From this point on, an UDP connection is established between the two MAPPED-ADDRESSes and application specific data is exchanged.

Brief note on OSPF

Despite the Logic Pro specific protocol happening after all these steps is out of the scope of this post, I want to briefly mention how it works.

Interestingly, this protocol is referenced as OSPF from the framework:

ospf?

Howver it has almost nothing in common with the Open Shortest Path First protocol. Despite some of these function names reference valid OSPF messages such as LSA, LSAACK and so on, the Apple implementation is entirely different.

You can find a partial python implementation here that will be used after the previous step in order to correctly start the “OSPF” session and start receiving data from the server.

In this case, each packet is made of this header:

  • 1 byte of protocol type signature (0xc1).
  • 1 byte of packet type signature.
  • 2 bytes of packet size.
  • 2 bytes indicating OSPF channel, mostly unused.
  • 2 bytes with the packet CRC16/ARC checksum (again, bruteforcing the type of checksum helped a lot).
  • 4 bytes of the sender peer id.
  • 4 bytes of the receiver peer id.

Following, the packet specific payload.

You can find the definitions of some of the Logic Pro packets here and the OSPF server code that will initialize the session and start getting server updates here.

Conclusion

This has definitely been a fun ride during which I’ve learned a lot of new stuff about how Apple frameworks handle network communications.

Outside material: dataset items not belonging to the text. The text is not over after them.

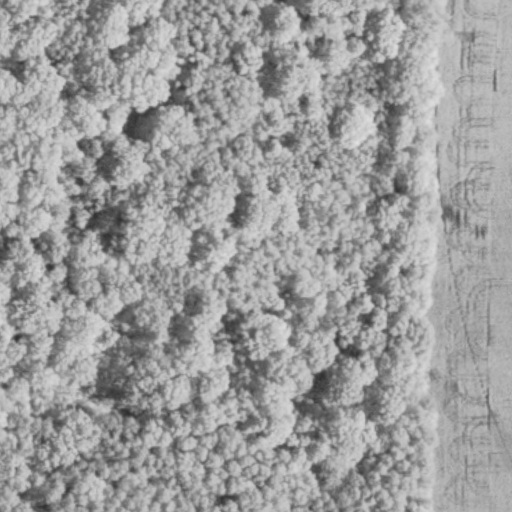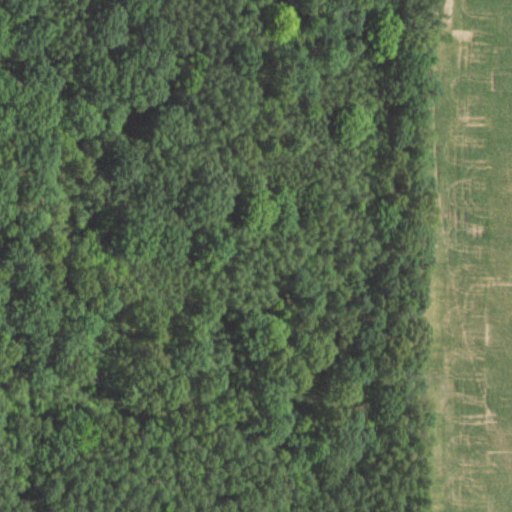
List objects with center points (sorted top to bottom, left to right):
road: (18, 256)
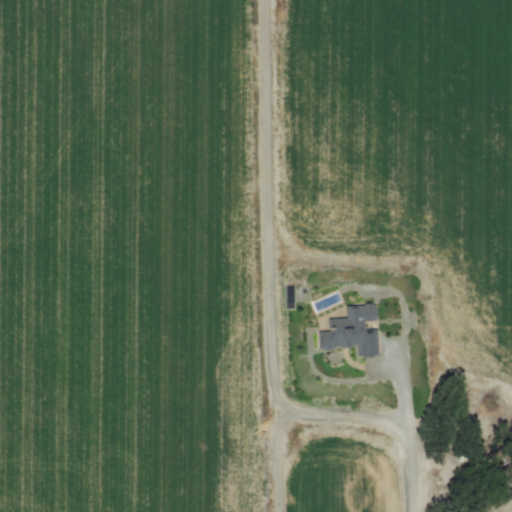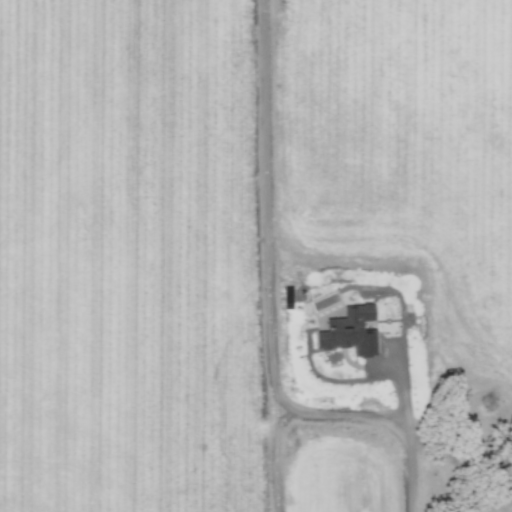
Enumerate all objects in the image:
road: (269, 306)
road: (278, 457)
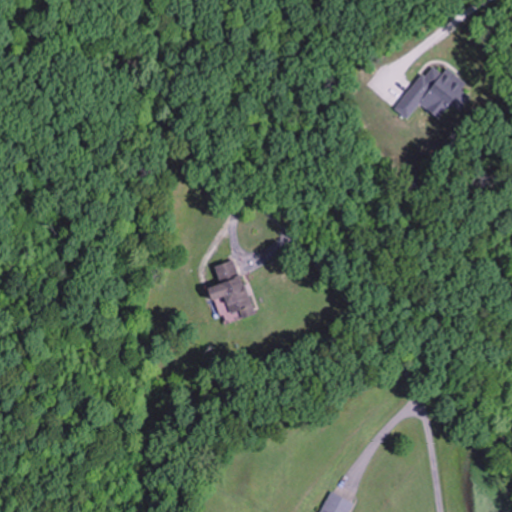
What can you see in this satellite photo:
road: (301, 252)
building: (231, 287)
building: (334, 503)
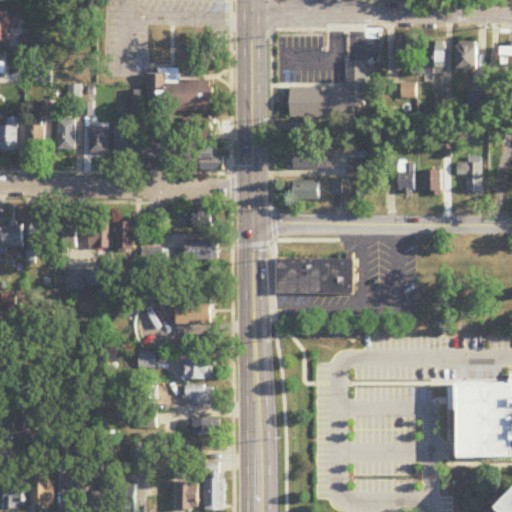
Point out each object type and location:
building: (7, 0)
road: (382, 17)
road: (182, 19)
building: (9, 26)
building: (404, 55)
building: (505, 57)
building: (468, 59)
building: (435, 60)
building: (3, 68)
building: (410, 92)
building: (179, 95)
building: (334, 98)
building: (198, 135)
building: (67, 136)
building: (305, 136)
building: (37, 138)
building: (9, 139)
building: (100, 142)
building: (124, 142)
building: (156, 154)
building: (203, 160)
building: (311, 164)
building: (357, 169)
building: (407, 179)
building: (433, 184)
road: (126, 187)
building: (307, 192)
building: (202, 220)
traffic signals: (253, 227)
road: (382, 227)
building: (126, 235)
building: (14, 236)
building: (42, 236)
building: (100, 236)
building: (68, 239)
road: (316, 242)
building: (202, 251)
road: (232, 255)
road: (253, 256)
road: (274, 256)
building: (316, 279)
building: (75, 282)
building: (14, 305)
building: (189, 313)
road: (351, 314)
building: (11, 339)
building: (148, 362)
building: (201, 372)
road: (342, 385)
road: (340, 391)
building: (16, 394)
building: (200, 396)
road: (436, 404)
road: (429, 418)
building: (483, 418)
building: (484, 420)
building: (12, 424)
road: (448, 425)
building: (207, 429)
road: (385, 455)
road: (473, 466)
building: (212, 470)
road: (495, 489)
building: (74, 493)
building: (44, 494)
building: (16, 495)
building: (214, 496)
building: (189, 498)
building: (128, 500)
building: (103, 501)
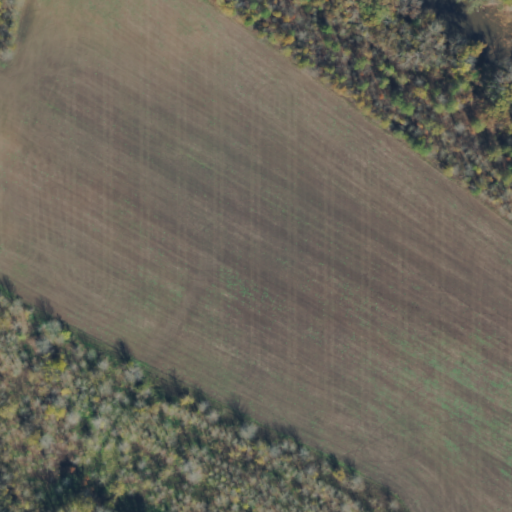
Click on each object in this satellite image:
river: (496, 19)
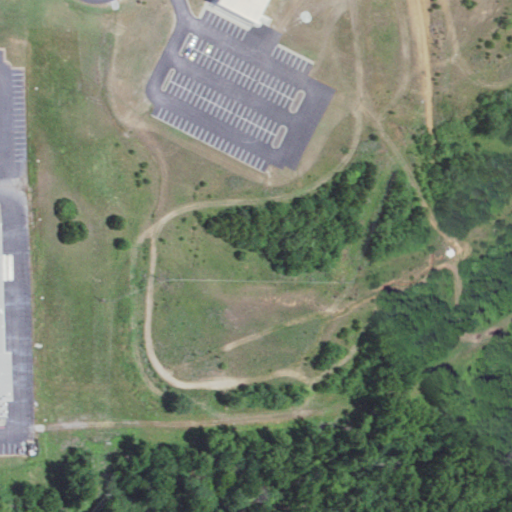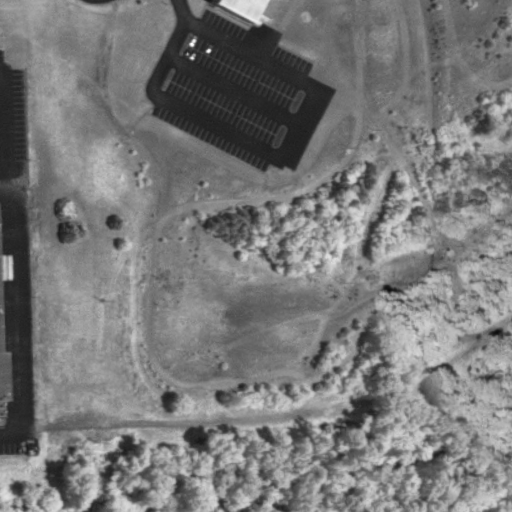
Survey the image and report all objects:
building: (238, 7)
building: (237, 8)
road: (1, 111)
road: (3, 132)
road: (2, 152)
road: (271, 153)
road: (15, 313)
building: (2, 376)
building: (3, 378)
road: (8, 434)
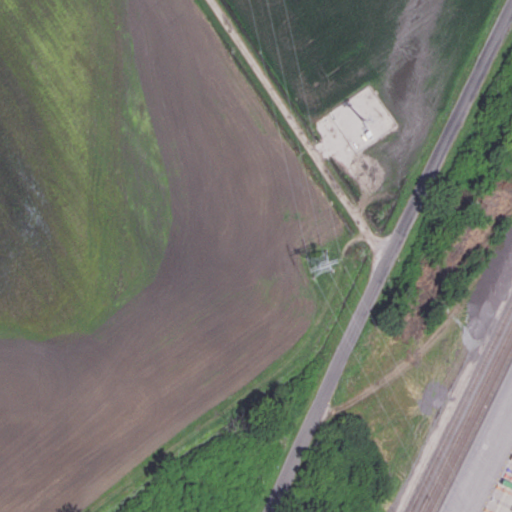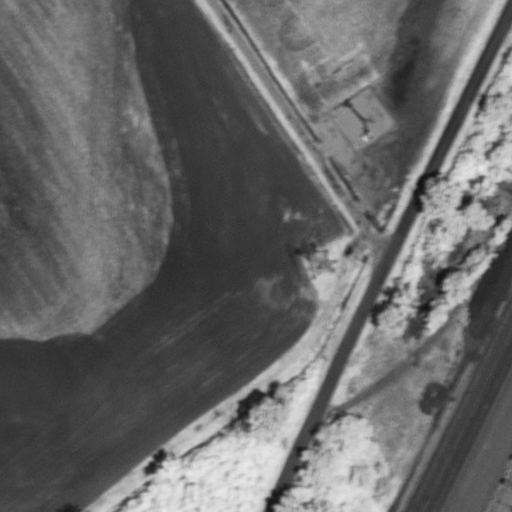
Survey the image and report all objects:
road: (228, 20)
crop: (369, 57)
road: (316, 149)
crop: (136, 243)
power tower: (317, 263)
road: (389, 263)
railway: (461, 408)
railway: (466, 419)
railway: (472, 431)
road: (483, 455)
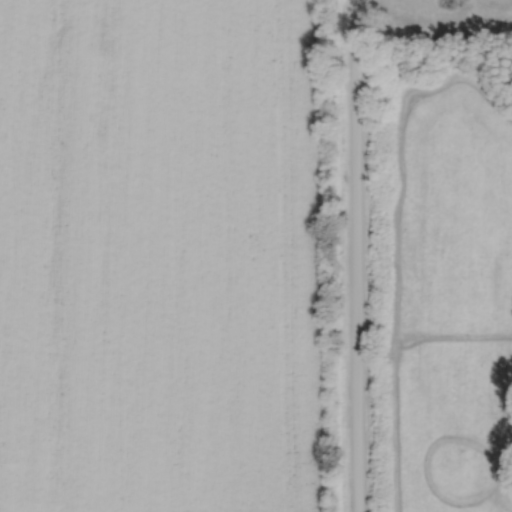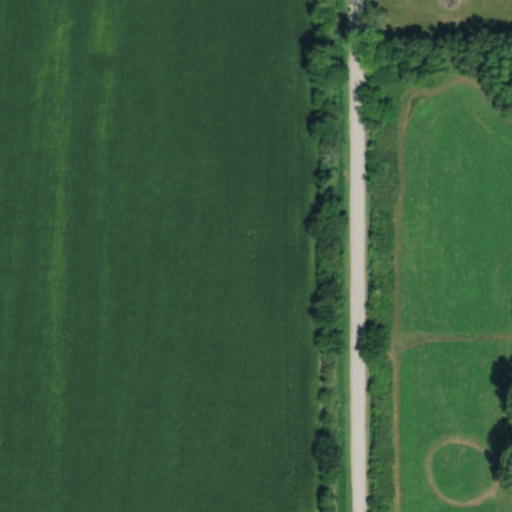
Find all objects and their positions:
road: (355, 256)
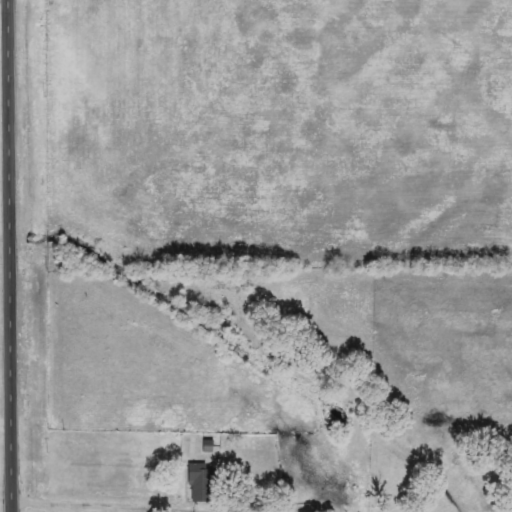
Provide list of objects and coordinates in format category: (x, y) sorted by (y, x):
road: (9, 255)
building: (202, 484)
road: (37, 510)
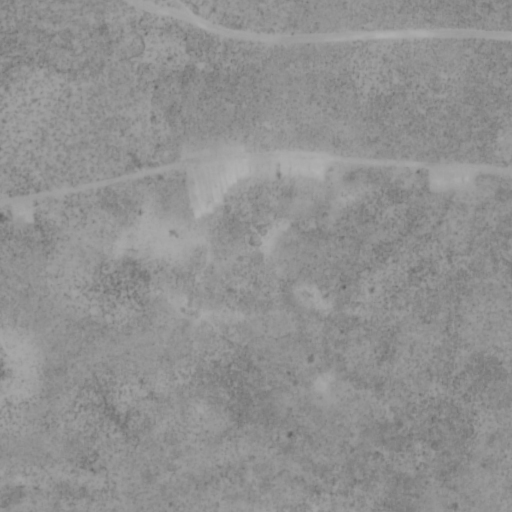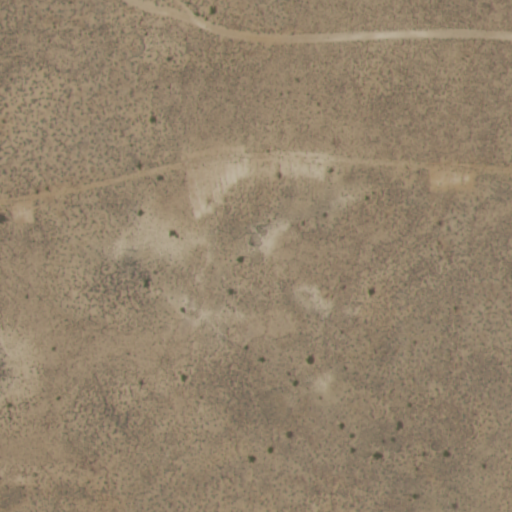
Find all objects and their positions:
road: (288, 58)
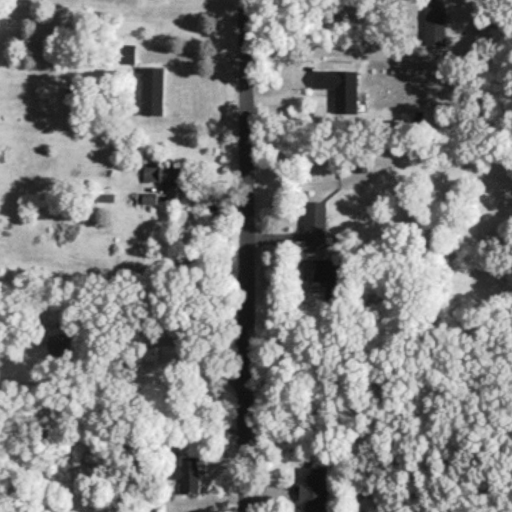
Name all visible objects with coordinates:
building: (434, 22)
road: (334, 52)
building: (126, 53)
building: (341, 87)
building: (153, 90)
building: (162, 173)
building: (315, 222)
road: (245, 256)
building: (323, 272)
road: (189, 345)
building: (186, 473)
building: (313, 488)
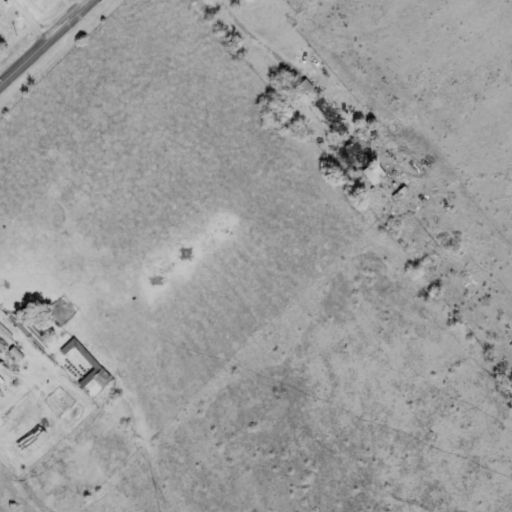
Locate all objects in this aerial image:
road: (77, 8)
road: (30, 23)
road: (258, 43)
road: (50, 46)
building: (329, 116)
building: (329, 116)
building: (355, 151)
building: (356, 152)
building: (371, 172)
building: (372, 173)
building: (52, 353)
building: (52, 354)
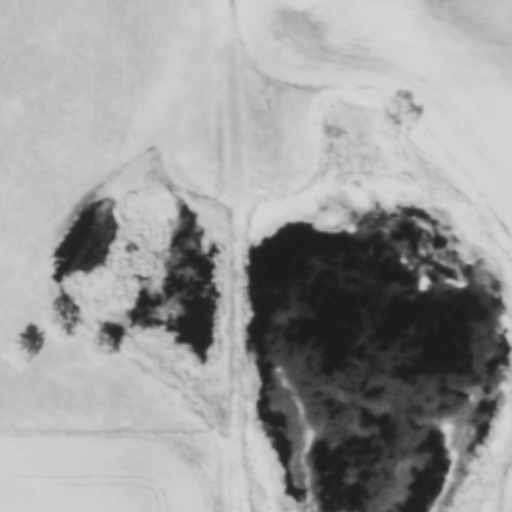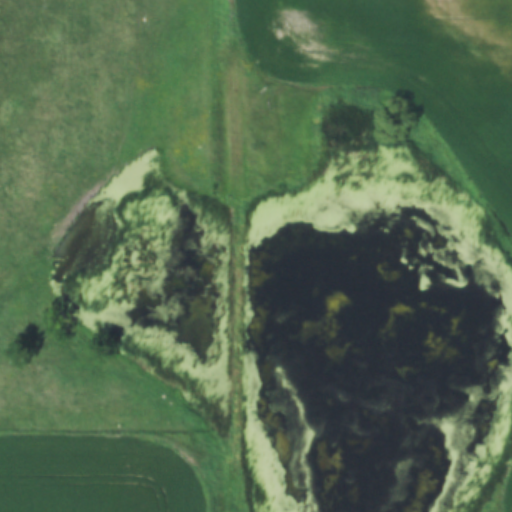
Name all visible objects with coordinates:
road: (234, 258)
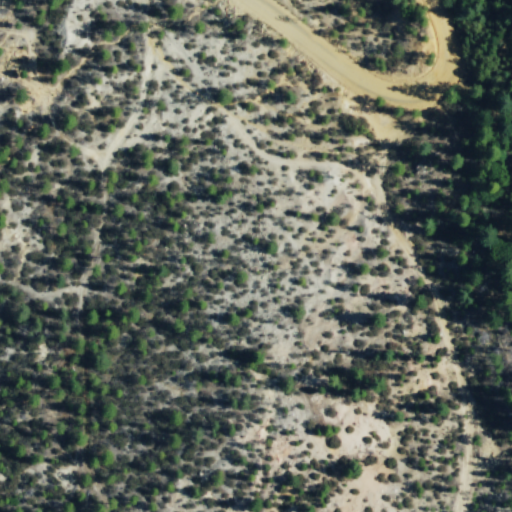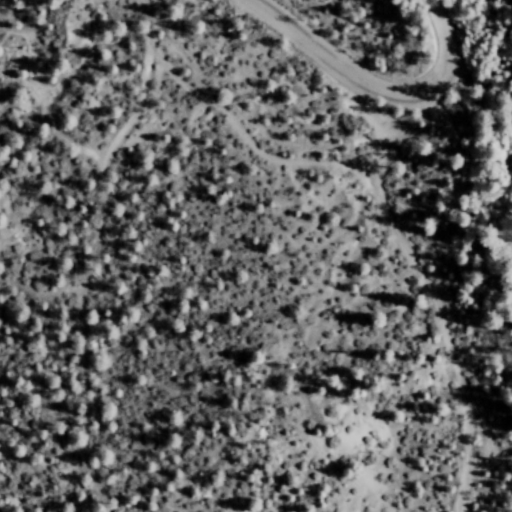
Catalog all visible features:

I want to reiterate my gratitude to Alban Diquet for his research and to @isComputerOn for pointing me to the right direction when I was about to give up on what it seemed something entirely irrelevant, thanks you so much guys! <3

I also want to comment on something i’ve heard during a talk presented at the last 0x41 conference.
The researcher who was presenting and who specialized in fuzzing Apple products, mentioned how at the beginning of his path, someone who’s highly respected and recognized in the infosec community and industry, told him that “fuzzing Apple’s network protocols was a dumb idea”, which unfortunately convinced the researcher to look elsewhere.

Well, my highly respected and recognized dude, I can tell you it is not a dumb idea, at all, there’s a lot of unexplored attack surface there. What was dumb, very close-minded and ignorant, is your take about it.

Anyways … you can find the project on my github as usual, enjoy!